1. Experimental Models of Prostate Cell Differentiation and Carcinogenesis:

The aims are to establish experimental models to study prostate cancer differentiation and investigate the molecular mechanisms underlying normal prostate cell
differentiation. Methods include cell cultures of primary prostate cells and cancer cell lines, gene overexpression and knockdown, genome-wide gene expression analyses, and multiple functional assays. The group discovered molecular mechanisms of benign prostate basal to luminal cell differentiation, particularly related to the expression of the androgen receptor (AR) and its target genes. A stepwise prostate tumorigenesis model was developed without carcinogen use, starting from hTERT-immortalized prostate epithelial cells, identifying tumorigenic cells characterized by an IL-6/STAT3 regulatory loop (PMID: 24101153). This model has been used in drug discovery, identifying small molecular compounds that inhibit transcription factors AR, β-catenin, and STAT3.

2. Dendritic Cell (DC)-based Cancer Immunotherapy:

Cancer cell heterogeneity contributes to the failure of drug monotherapy. CryoIT, involving the injection of naïve immature DCs into cryoablated cancer tissue, was hypothesized to address this heterogeneity. The aim of this project is to conduct a phase I clinical trial of CryoIT, with safety as the primary endpoint and evidence of efficacy as the secondary endpoint. Methods include cryoablation of cancer tissue, differentiation of monocyte-derived DCs (moDCs), and analysis of patient samples using clinical biochemistry, pathology, radiology, liquid biopsies, T-cell receptor sequencing (TCR-seq), and CyTOF mass spectrometry. The phase I trial (NCT02423928) showed favorable safety and good patient tolerability. Evidence of therapeutic effects was suggested by circulating tumor cell enumeration and TCR-seq of peripheral blood. As of 2024, 8 of the 18 patients remain alive, with survival times ranging from 4.5 to 9 years.

3. Robust Production of More Potent Therapeutic DCs:

The full potential of DC-based therapy has yet to be realized, and this project aims to investigate mechanisms to enhance pro-inflammatory DCs. Methods include isolation of leukocyte subpopulations, differentiation and maturation of DCs, characterization using RNA-seq, flow cytometry, cytokine and kynurenine secretion, functional assays, and the effects of small molecular compounds on signal transduction pathways. The group discovered that moDCs exhibit both pro-inflammatory and tolerogenic features. They then identified critical gene expression patterns affected by WNT/β-catenin and STAT3 modulators and evaluated conventional DCs as possible replacements for moDCs in future CryoIT.

Dataset excerpts:

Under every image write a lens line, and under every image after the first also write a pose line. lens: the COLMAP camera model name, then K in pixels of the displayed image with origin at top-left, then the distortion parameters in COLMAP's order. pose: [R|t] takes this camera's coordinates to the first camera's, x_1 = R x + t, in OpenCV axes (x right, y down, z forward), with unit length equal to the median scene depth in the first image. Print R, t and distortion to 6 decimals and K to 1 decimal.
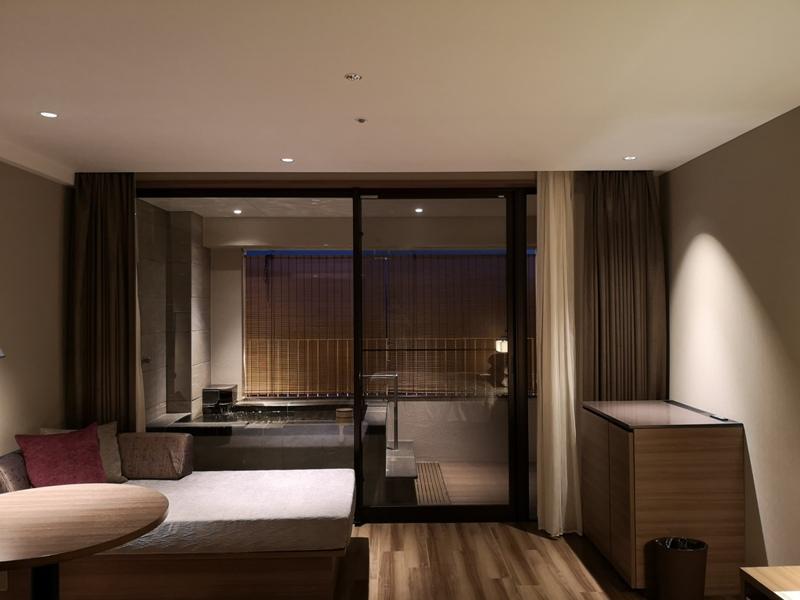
lens RADIAL K [[628.7, 0, 398.7], [0, 628.7, 298.2], [0, 0, 1]] dist [0.015441, -0.034919]
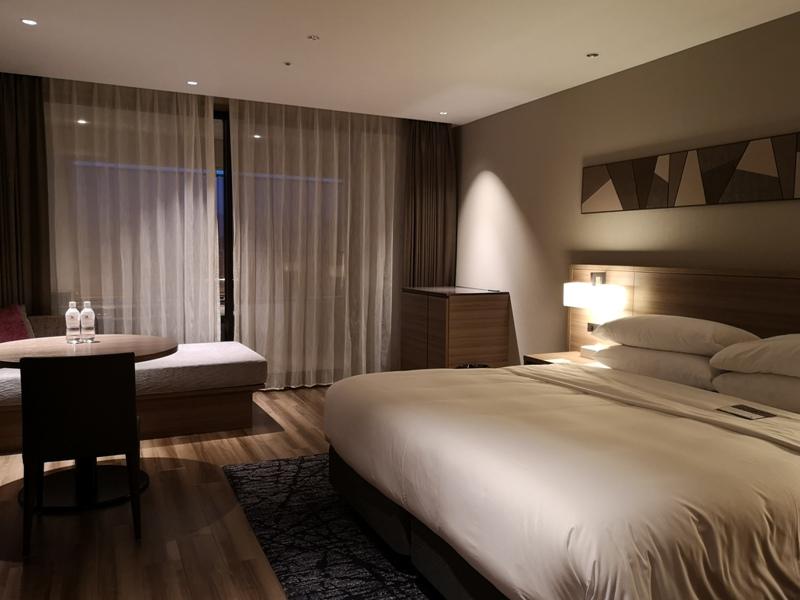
lens RADIAL K [[628.7, 0, 401.0], [0, 628.7, 302.8], [0, 0, 1]] dist [0.015441, -0.034919]
pose [[0.908109, -0.015875, 0.418432, -0.328299], [-0.026822, 0.995024, 0.095961, 0.071399], [-0.417873, -0.098366, 0.903165, -0.292639]]
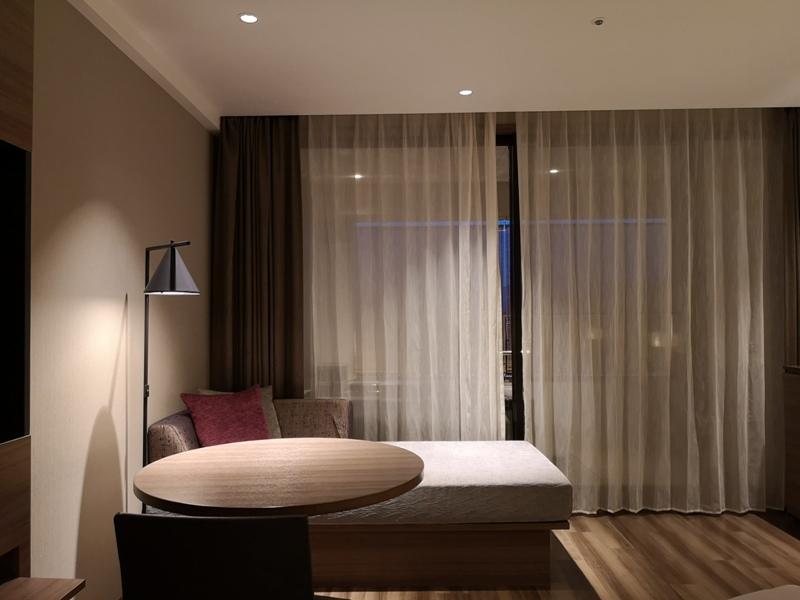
lens RADIAL K [[628.7, 0, 399.2], [0, 628.7, 298.4], [0, 0, 1]] dist [0.015441, -0.034919]
pose [[0.999320, -0.003663, -0.036700, -0.243446], [0.003285, 0.999941, -0.010346, 0.084434], [0.036735, 0.010219, 0.999273, 0.102369]]
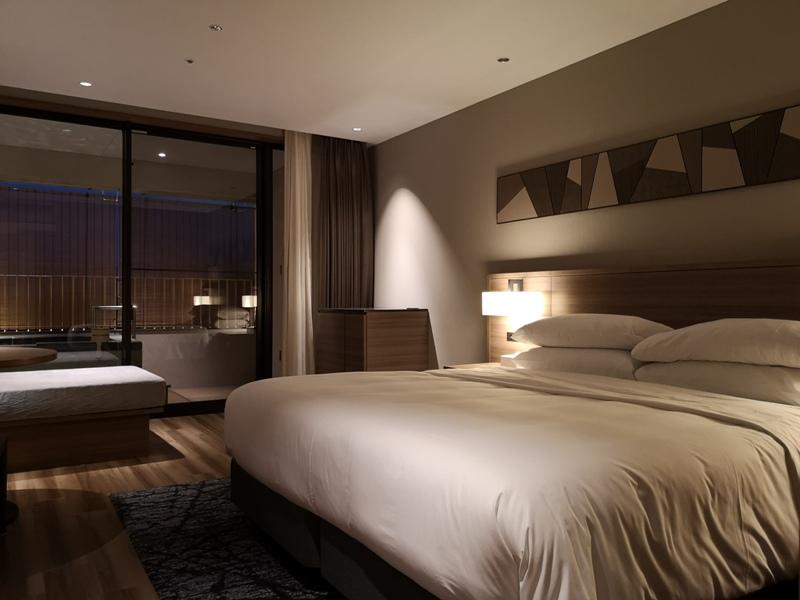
lens RADIAL K [[628.7, 0, 399.7], [0, 628.7, 303.3], [0, 0, 1]] dist [0.015441, -0.034919]
pose [[0.849546, 0.006061, 0.527479, -0.294106], [-0.018785, 0.999647, 0.018768, 0.139035], [-0.527180, -0.025853, 0.849361, -0.252023]]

Required action:
According to the text on prostate cell and dendritic cell research, how many of the 18 patients in the CryoIT phase I trial were still alive as of 2024?

Answer below:
Eight of the 18 patients were still alive.